Stated exercise 1: Change "kingdom" to "realm" in the stored data entries, covering everything from the line containing "genus: Chamaenerion" down to the line containing "genus: Aloe", and leave all else as it is.

+++ Passage to read +++

In an embodiment of this application, the brightness obtaining apparatus 2 is a capacitive coupling component camera.

In an embodiment of this application, the first resolution 10 is an ultrahigh resolution defined by first pixel units 100 arranged in a 3840*2160 array.

In an embodiment of this application, side lengths of the second pixel unit 200 are respectively two times side lengths of the first pixel unit 100.

In an embodiment of this application, a quantity of second pixel units 200 defining the second resolution 20 is ¼ of a quantity of first pixel units 100 defining the first resolution 10.

In an embodiment of this application, the specific operation mode f is a linear operation.

This application provides a pre-stage device for brightness compensation, including: a to-be-compensated panel 1, having a first resolution 10, where the first resolution 10 is defined by a plurality of first pixel units 100 of a two-dimensional array; and a brightness obtaining apparatus 2, having a second resolution 20, where the second resolution 20 is defined by a plurality of second pixel units 200 of a two-dimensional array, and configured to photograph the to-be-compensated panel 1 to obtain a brightness compensation reference frame 21, where the brightness compensation reference frame 21 includes a plurality of photographing units 211, and the photographing unit 211 includes a plurality of second pixel units 200, where the second pixel unit 200 is greater than the first pixel unit 100.

+++

Stated exercise 2: Write out the passage on brightness compensation word for word, everything from "In an embodiment of this application, the brightness" down to "a 3840*2160 array.".

+++ Listed records +++

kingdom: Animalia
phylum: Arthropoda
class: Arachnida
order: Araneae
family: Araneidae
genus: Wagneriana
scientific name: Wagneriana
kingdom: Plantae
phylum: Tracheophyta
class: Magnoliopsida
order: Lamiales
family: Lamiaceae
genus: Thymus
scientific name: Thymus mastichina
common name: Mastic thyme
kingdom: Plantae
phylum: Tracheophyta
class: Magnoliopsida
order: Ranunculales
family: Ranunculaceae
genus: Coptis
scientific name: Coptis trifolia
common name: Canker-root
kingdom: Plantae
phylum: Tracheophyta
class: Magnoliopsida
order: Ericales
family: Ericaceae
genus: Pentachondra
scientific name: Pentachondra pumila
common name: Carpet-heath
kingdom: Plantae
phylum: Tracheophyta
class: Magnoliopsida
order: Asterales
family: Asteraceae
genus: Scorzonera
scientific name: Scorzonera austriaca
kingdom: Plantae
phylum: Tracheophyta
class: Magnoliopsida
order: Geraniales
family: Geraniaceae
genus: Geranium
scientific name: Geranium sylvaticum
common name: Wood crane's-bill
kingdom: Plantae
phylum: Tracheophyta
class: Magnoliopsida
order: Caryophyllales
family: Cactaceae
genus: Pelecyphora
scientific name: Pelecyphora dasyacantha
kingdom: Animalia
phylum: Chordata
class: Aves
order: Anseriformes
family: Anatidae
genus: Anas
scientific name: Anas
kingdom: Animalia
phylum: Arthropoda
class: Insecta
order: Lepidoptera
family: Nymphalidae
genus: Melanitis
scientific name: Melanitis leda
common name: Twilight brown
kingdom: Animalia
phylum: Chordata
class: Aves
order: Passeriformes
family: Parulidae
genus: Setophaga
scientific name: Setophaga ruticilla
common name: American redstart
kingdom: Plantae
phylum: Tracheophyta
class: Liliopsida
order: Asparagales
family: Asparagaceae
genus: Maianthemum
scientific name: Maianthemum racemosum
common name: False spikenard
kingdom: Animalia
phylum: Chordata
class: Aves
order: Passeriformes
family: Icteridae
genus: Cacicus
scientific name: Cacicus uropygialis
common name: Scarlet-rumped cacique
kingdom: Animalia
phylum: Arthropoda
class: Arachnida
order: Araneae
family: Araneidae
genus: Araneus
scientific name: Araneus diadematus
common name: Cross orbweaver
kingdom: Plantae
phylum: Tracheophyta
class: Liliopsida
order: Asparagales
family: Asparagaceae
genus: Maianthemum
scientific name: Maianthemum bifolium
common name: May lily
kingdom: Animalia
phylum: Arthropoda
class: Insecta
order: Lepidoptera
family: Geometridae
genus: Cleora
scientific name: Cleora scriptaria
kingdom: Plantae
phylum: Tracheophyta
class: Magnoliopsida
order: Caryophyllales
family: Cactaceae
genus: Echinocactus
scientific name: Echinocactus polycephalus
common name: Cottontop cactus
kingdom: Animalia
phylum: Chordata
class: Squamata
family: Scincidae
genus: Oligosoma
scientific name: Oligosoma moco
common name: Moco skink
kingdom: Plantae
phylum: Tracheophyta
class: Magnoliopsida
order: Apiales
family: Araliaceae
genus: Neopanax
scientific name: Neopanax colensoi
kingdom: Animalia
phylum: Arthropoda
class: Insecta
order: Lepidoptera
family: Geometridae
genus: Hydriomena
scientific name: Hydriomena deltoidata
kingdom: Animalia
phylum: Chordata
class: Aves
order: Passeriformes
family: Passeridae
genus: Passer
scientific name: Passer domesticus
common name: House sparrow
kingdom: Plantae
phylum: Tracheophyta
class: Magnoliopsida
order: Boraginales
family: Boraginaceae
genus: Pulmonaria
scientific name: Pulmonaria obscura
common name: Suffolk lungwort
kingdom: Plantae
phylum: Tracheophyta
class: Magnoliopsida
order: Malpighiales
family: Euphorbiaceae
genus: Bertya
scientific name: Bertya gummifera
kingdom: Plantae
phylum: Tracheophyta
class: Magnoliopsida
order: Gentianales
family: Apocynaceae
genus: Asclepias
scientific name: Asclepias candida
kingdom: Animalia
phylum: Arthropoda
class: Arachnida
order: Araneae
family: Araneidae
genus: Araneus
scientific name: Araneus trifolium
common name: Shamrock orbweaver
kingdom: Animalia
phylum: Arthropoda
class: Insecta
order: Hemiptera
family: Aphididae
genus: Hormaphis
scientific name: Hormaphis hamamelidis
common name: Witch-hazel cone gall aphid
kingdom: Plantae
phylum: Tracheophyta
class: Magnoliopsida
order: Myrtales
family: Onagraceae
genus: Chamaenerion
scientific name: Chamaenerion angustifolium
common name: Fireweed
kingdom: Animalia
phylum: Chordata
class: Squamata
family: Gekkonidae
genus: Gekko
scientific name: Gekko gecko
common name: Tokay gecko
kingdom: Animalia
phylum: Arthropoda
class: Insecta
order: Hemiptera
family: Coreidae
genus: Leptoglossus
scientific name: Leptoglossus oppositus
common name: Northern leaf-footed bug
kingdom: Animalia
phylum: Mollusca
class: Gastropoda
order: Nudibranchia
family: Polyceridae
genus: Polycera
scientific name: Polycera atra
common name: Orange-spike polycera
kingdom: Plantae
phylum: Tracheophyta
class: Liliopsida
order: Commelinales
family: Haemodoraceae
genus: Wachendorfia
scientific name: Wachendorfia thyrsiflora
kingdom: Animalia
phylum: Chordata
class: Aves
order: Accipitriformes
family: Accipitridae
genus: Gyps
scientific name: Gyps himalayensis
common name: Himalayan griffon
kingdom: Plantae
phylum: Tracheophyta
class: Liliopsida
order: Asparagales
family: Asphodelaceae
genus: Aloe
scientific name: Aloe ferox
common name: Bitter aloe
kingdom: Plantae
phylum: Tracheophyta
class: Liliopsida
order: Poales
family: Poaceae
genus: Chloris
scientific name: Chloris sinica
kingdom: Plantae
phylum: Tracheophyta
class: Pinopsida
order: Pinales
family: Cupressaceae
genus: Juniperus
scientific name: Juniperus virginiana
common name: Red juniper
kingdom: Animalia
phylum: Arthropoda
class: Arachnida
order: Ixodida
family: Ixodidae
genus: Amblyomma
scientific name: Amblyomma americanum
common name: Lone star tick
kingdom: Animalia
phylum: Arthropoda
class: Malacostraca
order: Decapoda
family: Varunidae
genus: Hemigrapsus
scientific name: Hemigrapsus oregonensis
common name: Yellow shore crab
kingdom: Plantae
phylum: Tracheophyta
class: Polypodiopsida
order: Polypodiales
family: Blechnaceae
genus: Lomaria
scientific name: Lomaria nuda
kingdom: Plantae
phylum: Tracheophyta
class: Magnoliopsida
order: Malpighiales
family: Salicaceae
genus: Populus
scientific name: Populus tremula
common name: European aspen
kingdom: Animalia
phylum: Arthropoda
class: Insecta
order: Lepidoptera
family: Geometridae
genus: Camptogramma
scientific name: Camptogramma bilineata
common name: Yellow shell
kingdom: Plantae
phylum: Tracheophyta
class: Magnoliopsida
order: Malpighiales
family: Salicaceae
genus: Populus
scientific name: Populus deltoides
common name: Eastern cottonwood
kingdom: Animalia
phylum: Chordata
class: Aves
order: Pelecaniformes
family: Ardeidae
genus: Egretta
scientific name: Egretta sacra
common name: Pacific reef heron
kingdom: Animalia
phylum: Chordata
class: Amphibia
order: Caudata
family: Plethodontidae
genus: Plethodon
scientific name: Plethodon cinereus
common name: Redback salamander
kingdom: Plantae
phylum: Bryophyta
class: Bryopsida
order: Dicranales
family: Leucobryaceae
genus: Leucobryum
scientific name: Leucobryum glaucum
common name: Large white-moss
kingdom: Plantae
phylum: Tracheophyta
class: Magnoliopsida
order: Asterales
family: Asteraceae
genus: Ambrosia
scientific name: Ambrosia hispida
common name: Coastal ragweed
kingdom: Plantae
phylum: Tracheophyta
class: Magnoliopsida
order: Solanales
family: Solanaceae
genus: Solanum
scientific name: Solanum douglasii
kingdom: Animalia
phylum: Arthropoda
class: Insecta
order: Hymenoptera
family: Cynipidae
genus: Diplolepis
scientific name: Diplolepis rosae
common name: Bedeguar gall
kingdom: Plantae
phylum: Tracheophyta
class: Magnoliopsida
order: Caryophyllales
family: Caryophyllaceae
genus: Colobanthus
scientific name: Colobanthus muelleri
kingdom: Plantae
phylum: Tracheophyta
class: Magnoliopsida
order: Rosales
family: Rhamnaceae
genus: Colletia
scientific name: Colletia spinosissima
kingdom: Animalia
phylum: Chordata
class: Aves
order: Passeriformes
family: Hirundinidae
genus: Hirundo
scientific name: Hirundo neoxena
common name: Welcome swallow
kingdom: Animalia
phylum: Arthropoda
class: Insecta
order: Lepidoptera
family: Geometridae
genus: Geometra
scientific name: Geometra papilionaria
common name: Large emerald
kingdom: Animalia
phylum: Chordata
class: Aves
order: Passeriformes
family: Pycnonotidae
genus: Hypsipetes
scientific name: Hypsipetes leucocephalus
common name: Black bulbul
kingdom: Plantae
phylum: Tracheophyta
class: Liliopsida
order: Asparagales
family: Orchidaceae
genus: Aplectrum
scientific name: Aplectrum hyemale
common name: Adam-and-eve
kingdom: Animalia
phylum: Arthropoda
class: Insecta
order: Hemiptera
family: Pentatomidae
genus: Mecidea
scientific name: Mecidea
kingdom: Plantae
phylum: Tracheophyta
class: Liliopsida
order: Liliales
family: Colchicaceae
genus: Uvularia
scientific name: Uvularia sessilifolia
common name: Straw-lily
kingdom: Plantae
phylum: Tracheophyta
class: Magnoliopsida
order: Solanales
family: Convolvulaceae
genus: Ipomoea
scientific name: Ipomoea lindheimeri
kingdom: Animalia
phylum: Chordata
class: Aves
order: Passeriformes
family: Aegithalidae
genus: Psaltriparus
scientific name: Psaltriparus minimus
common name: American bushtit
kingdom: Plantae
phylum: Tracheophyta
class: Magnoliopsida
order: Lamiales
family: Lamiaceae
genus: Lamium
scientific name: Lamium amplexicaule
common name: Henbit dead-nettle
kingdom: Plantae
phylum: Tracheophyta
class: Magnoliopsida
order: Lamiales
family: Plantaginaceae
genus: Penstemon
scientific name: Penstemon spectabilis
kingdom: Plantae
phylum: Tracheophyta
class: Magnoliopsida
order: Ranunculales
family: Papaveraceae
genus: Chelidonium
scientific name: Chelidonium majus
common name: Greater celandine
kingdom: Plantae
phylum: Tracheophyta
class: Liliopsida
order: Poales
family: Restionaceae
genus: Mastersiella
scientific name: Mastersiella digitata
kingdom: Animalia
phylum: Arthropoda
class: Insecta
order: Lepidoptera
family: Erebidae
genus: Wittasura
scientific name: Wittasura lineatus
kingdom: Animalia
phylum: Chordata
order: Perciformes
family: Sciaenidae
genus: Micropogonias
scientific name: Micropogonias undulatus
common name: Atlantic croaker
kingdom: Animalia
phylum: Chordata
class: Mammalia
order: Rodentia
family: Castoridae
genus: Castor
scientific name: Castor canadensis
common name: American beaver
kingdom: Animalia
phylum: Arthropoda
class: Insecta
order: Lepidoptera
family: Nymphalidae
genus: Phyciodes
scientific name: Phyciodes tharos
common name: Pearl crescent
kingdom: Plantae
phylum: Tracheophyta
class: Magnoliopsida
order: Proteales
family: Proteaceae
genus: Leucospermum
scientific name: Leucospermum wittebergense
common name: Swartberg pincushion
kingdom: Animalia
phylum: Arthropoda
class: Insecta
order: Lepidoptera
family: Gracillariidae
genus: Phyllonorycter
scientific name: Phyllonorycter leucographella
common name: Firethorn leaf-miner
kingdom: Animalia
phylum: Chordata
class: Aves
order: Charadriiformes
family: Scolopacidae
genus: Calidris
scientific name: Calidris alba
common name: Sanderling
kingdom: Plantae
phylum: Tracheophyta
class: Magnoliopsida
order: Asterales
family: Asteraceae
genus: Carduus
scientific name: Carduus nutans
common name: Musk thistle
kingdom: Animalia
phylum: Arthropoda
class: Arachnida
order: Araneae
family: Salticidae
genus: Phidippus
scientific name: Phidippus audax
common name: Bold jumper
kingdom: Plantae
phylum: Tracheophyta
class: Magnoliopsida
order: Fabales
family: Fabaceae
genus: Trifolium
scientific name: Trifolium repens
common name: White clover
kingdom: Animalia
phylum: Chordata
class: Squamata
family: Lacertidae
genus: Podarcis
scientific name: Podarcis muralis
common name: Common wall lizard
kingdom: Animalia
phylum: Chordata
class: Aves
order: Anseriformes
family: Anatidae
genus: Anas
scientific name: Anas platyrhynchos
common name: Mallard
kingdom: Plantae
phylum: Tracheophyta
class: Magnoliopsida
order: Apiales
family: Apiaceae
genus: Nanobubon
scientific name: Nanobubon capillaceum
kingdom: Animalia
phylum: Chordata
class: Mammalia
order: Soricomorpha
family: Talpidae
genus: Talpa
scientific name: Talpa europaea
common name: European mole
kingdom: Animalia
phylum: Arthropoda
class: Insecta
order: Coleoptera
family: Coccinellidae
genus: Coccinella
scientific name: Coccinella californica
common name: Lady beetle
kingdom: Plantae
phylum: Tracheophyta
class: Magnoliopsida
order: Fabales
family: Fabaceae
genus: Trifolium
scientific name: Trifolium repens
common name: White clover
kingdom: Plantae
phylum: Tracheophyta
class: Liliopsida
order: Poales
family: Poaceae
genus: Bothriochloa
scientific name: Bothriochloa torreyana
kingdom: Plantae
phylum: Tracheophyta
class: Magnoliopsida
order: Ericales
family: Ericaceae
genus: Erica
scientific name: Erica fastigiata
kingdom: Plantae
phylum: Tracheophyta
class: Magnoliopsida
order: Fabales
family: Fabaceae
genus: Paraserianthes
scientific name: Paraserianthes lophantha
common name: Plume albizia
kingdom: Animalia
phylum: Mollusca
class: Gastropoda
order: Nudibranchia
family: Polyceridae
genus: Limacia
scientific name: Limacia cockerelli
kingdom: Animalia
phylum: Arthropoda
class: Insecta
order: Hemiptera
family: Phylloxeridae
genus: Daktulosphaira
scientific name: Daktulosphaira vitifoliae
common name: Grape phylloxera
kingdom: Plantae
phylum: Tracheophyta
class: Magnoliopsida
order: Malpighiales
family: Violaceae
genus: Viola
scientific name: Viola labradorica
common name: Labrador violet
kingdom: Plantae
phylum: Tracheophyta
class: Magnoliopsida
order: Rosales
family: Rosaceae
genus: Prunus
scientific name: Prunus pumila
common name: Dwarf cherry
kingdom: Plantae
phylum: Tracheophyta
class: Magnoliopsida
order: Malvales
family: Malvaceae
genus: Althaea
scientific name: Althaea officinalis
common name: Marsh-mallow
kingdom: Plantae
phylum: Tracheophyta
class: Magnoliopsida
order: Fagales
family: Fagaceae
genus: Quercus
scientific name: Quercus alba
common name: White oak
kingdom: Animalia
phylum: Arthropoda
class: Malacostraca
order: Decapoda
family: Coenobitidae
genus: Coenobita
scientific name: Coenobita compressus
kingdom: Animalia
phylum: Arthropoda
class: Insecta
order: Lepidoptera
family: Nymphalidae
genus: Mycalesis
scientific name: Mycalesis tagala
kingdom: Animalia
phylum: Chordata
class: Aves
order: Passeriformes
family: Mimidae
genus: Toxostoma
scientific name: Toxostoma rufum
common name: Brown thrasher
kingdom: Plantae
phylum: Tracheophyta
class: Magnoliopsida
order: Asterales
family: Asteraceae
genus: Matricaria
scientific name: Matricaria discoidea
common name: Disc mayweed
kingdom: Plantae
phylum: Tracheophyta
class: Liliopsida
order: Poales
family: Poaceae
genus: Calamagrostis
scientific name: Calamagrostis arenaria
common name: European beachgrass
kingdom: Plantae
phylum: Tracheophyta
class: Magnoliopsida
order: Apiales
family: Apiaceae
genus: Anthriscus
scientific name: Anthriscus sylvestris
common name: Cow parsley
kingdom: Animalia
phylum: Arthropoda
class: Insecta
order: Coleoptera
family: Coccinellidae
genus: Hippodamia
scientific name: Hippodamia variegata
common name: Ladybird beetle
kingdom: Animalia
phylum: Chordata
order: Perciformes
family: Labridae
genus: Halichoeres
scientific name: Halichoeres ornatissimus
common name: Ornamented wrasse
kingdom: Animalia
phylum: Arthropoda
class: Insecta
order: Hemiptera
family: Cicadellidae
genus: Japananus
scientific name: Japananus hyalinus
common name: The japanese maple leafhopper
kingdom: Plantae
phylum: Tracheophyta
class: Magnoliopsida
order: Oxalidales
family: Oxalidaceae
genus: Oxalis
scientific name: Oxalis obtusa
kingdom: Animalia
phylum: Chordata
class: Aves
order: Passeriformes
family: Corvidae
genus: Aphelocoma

+++

Correct response 1:
genus: Chamaenerion
scientific name: Chamaenerion angustifolium
common name: Fireweed
realm: Animalia
phylum: Chordata
class: Squamata
family: Gekkonidae
genus: Gekko
scientific name: Gekko gecko
common name: Tokay gecko
realm: Animalia
phylum: Arthropoda
class: Insecta
order: Hemiptera
family: Coreidae
genus: Leptoglossus
scientific name: Leptoglossus oppositus
common name: Northern leaf-footed bug
realm: Animalia
phylum: Mollusca
class: Gastropoda
order: Nudibranchia
family: Polyceridae
genus: Polycera
scientific name: Polycera atra
common name: Orange-spike polycera
realm: Plantae
phylum: Tracheophyta
class: Liliopsida
order: Commelinales
family: Haemodoraceae
genus: Wachendorfia
scientific name: Wachendorfia thyrsiflora
realm: Animalia
phylum: Chordata
class: Aves
order: Accipitriformes
family: Accipitridae
genus: Gyps
scientific name: Gyps himalayensis
common name: Himalayan griffon
realm: Plantae
phylum: Tracheophyta
class: Liliopsida
order: Asparagales
family: Asphodelaceae
genus: Aloe

Correct response 2:
In an embodiment of this application, the brightness obtaining apparatus 2 is a capacitive coupling component camera.

In an embodiment of this application, the first resolution 10 is an ultrahigh resolution defined by first pixel units 100 arranged in a 3840*2160 array.